— Input material —
-- Opening Marker --

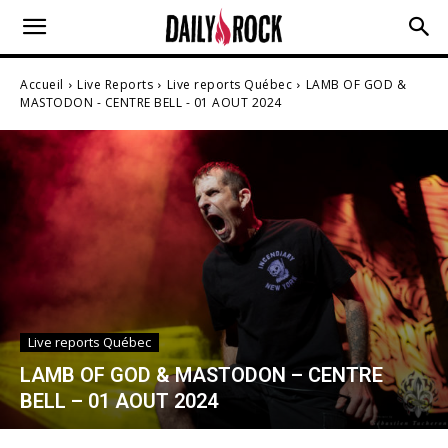
Accueil
Live Reports
Live reports Québec
LAMB OF GOD &
MASTODON - CENTRE BELL - 01 AOUT 2024
Live reports Québec
LAMB OF GOD & MASTODON – CENTRE
BELL – 01 AOUT 2024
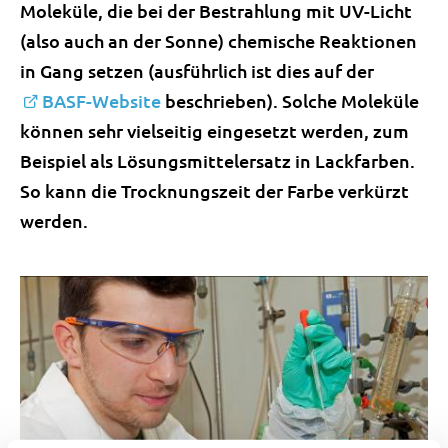
Moleküle, die bei der Bestrahlung mit UV-Licht
(also auch an der Sonne) chemische Reaktionen
in Gang setzen (ausführlich ist dies auf der
BASF-Website
beschrieben). Solche Moleküle
können sehr vielseitig eingesetzt werden, zum
Beispiel als Lösungsmittelersatz in Lackfarben.
So kann die Trocknungszeit der Farbe verkürzt
werden.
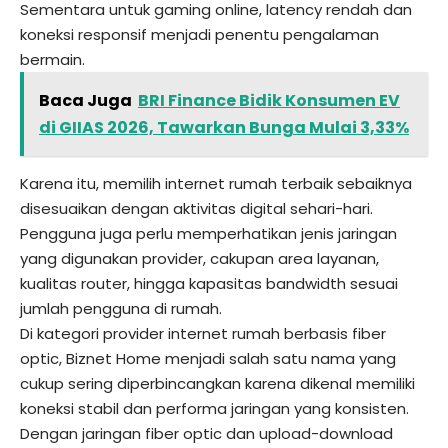
Sementara untuk gaming online, latency rendah dan
koneksi responsif menjadi penentu pengalaman
bermain.
Baca Juga
BRI Finance Bidik Konsumen EV
di GIIAS 2026, Tawarkan Bunga Mulai 3,33%
Karena itu, memilih internet rumah terbaik sebaiknya
disesuaikan dengan aktivitas digital sehari-hari.
Pengguna juga perlu memperhatikan jenis jaringan
yang digunakan provider, cakupan area layanan,
kualitas router, hingga kapasitas bandwidth sesuai
jumlah pengguna di rumah.
Di kategori provider internet rumah berbasis fiber
optic, Biznet Home menjadi salah satu nama yang
cukup sering diperbincangkan karena dikenal memiliki
koneksi stabil dan performa jaringan yang konsisten.
Dengan jaringan fiber optic dan upload-download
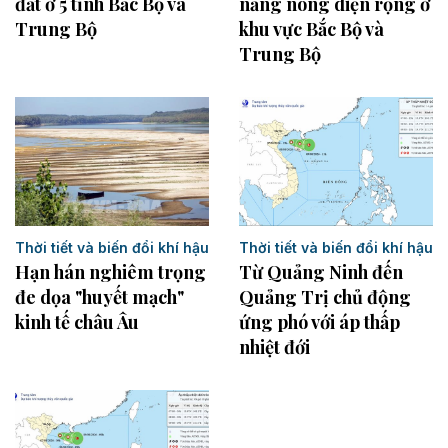
đất ở 5 tỉnh Bắc Bộ và
nắng nóng diện rộng ở
Trung Bộ
khu vực Bắc Bộ và
Trung Bộ
Thời tiết và biến đổi khí hậu
Thời tiết và biến đổi khí hậu
Hạn hán nghiêm trọng
Từ Quảng Ninh đến
đe dọa "huyết mạch"
Quảng Trị chủ động
kinh tế châu Âu
ứng phó với áp thấp
nhiệt đới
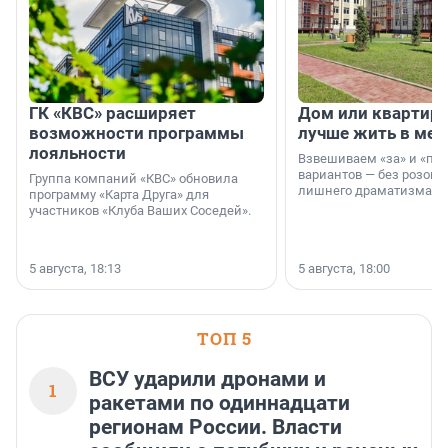
ГК «КВС» расширяет
Дом или квартира
возможности программы
лучше жить в мег
лояльности
Взвешиваем «за» и «про
вариантов — без розовы
Группа компаний «КВС» обновила
лишнего драматизма.
программу «Карта Друга» для
участников «Клуба Ваших Соседей».
5 августа, 18:13
5 августа, 18:00
ТОП 5
ВСУ ударили дронами и
1
ракетами по одиннадцати
регионам России. Власти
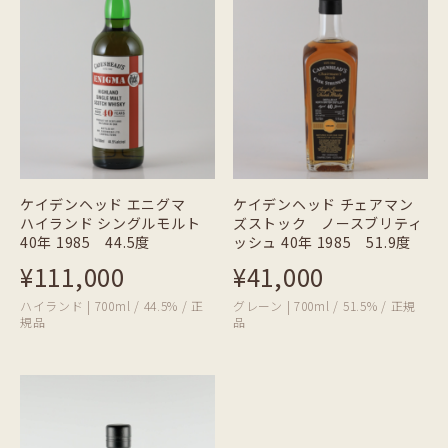
ケイデンヘッド エニグマ
ケイデンヘッド チェアマン
ハイランド シングルモルト
ズストック ノースブリティ
40年 1985 44.5度
ッシュ 40年 1985 51.9度
¥111,000
¥41,000
ハイランド | 700ml / 44.5% / 正
グレーン | 700ml / 51.5% / 正規
規品
品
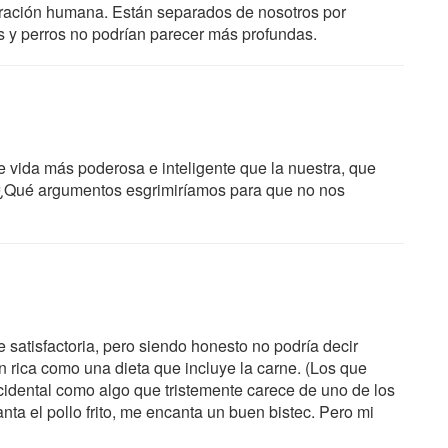
ración humana. Están separados de nosotros por
es y perros no podrían parecer más profundas.
 vida más poderosa e inteligente que la nuestra, que
 ¿Qué argumentos esgrimiríamos para que no nos
 satisfactoria, pero siendo honesto no podría decir
 rica como una dieta que incluye la carne. (Los que
dental como algo que tristemente carece de uno de los
ta el pollo frito, me encanta un buen bistec. Pero mi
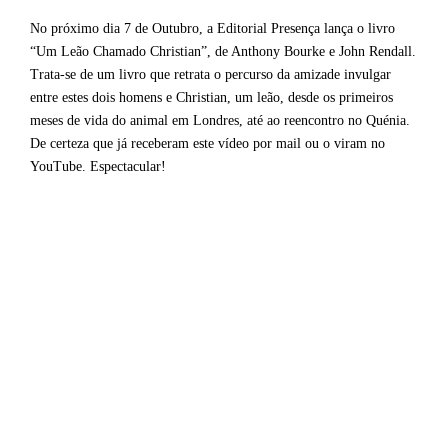
No próximo dia 7 de Outubro, a Editorial Presença lança o livro
“Um Leão Chamado Christian”, de Anthony Bourke e John Rendall.
Trata-se de um livro que retrata o percurso da amizade invulgar
entre estes dois homens e Christian, um leão, desde os primeiros
meses de vida do animal em Londres, até ao reencontro no Quénia.
De certeza que já receberam este vídeo por mail ou o viram no
YouTube. Espectacular!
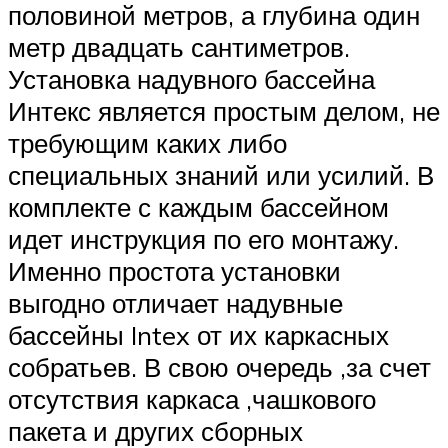
половиной метров, а глубина один
метр двадцать сантиметров.
Установка надувного бассейна
Интекс является простым делом, не
требующим каких либо
специальных знаний или усилий. В
комплекте с каждым бассейном
идет инструкция по его монтажу.
Именно простота установки
выгодно отличает надувные
бассейны Intex от их каркасных
собратьев. В свою очередь ,за счет
отсутствия каркаса ,чашкового
пакета и других сборных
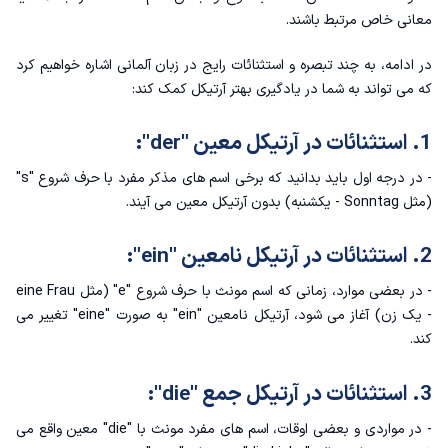
معانی خاص مرتبط باشند.
در ادامه، به چند تبصره و استثنائات رایج در زبان آلمانی اشاره خواهیم کرد
که می تواند به شما در یادگیری بهتر آرتیکل کمک کند:
1. استثنائات در آرتیکل معین "der":
- در درجه اول باید بدانید که برخی اسم های مذکر مفرد با حرف شروع "s"
(مثل Sonntag - یکشنبه) بدون آرتیکل معین می آیند.
2. استثنائات در آرتیکل نامعین "ein":
- در بعضی موارد، زمانی که اسم مونث با حرف شروع "e" (مثل eine Frau
- یک زن) آغاز می شود، آرتیکل نامعین "ein" به صورت "eine" تغییر می
کند.
3. استثنائات در آرتیکل جمع "die":
- در مواردی و بعضی اوقات، اسم های مفرد مونث با "die" معین واقع می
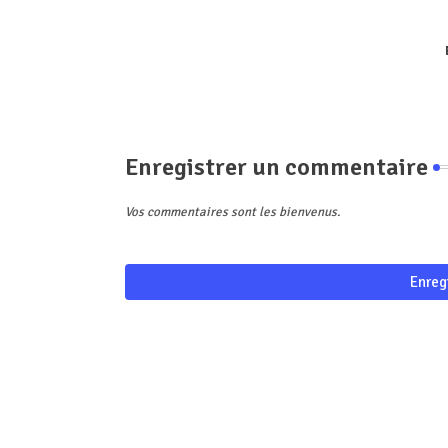
Enregistrer un commentaire
Vos commentaires sont les bienvenus.
Enreg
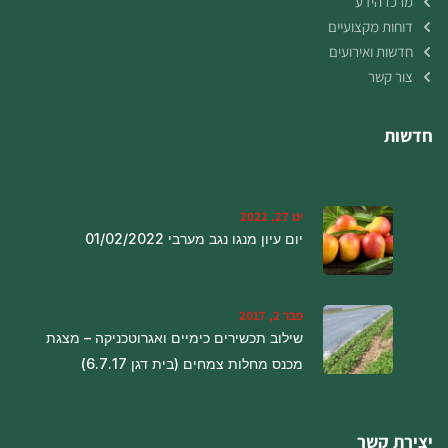
מרכז הידע
דוחות מקצועיים
חדשות ואירועים
צור קשר
חדשות
ינו 27, 2022
יום עיון מנגו נגב מערבי 01/02/2022
פבר 2, 2017
שילוב תכשירים כימיים ואגרוטכניקה – מצגת
מכנס מחלות צמחים (בית דגן 6.7.17)
יצירת קשר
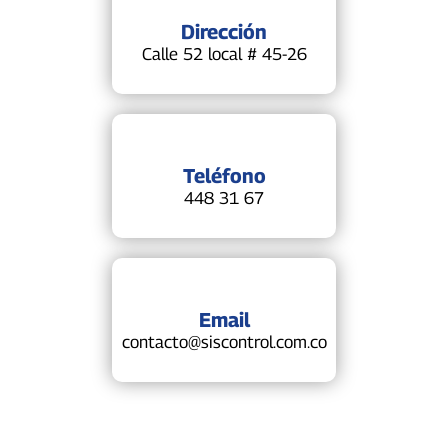
Dirección
Calle 52 local # 45-26
Teléfono
448 31 67
Email
contacto@siscontrol.com.co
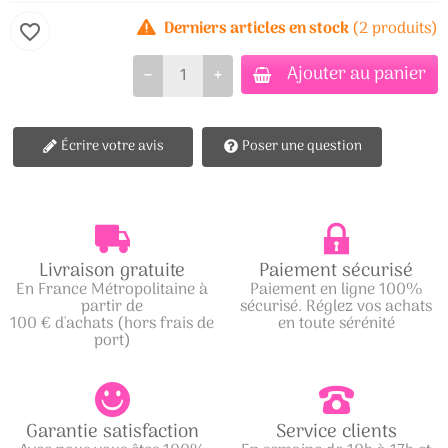
Derniers articles en stock
(2 produits)
favorite_border
Ajouter au panier
−
+
Écrire votre avis
Poser une question
Livraison gratuite
Paiement sécurisé
En France Métropolitaine à
Paiement en ligne 100%
partir de
sécurisé. Réglez vos achats
100 € d'achats (hors frais de
en toute sérénité
port)
Garantie satisfaction
Service clients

-- Closing Marker --

— Work to complete —
Take the line containing "- در مواردی" and every line after it to the end of the records, and restate them verbatim, with no pictures.

— Response to the exercise —
- در مواردی و بعضی اوقات، اسم های مفرد مونث با "die" معین واقع می
Enregistrer un commentaire
Vos commentaires sont les bienvenus.
Enreg
מרכז הידע
דוחות מקצועיים
חדשות ואירועים
צור קשר
חדשות
ינו 27, 2022
יום עיון מנגו נגב מערבי 01/02/2022
פבר 2, 2017
שילוב תכשירים כימיים ואגרוטכניקה – מצגת
מכנס מחלות צמחים (בית דגן 6.7.17)
יצירת קשר
Dirección
Calle 52 local # 45-26
Teléfono
448 31 67
Email
contacto@siscontrol.com.co
Derniers articles en stock
(2 produits)
favorite_border
Ajouter au panier
−
+
Écrire votre avis
Poser une question
Livraison gratuite
Paiement sécurisé
En France Métropolitaine à
Paiement en ligne 100%
partir de
sécurisé. Réglez vos achats
100 € d'achats (hors frais de
en toute sérénité
port)
Garantie satisfaction
Service clients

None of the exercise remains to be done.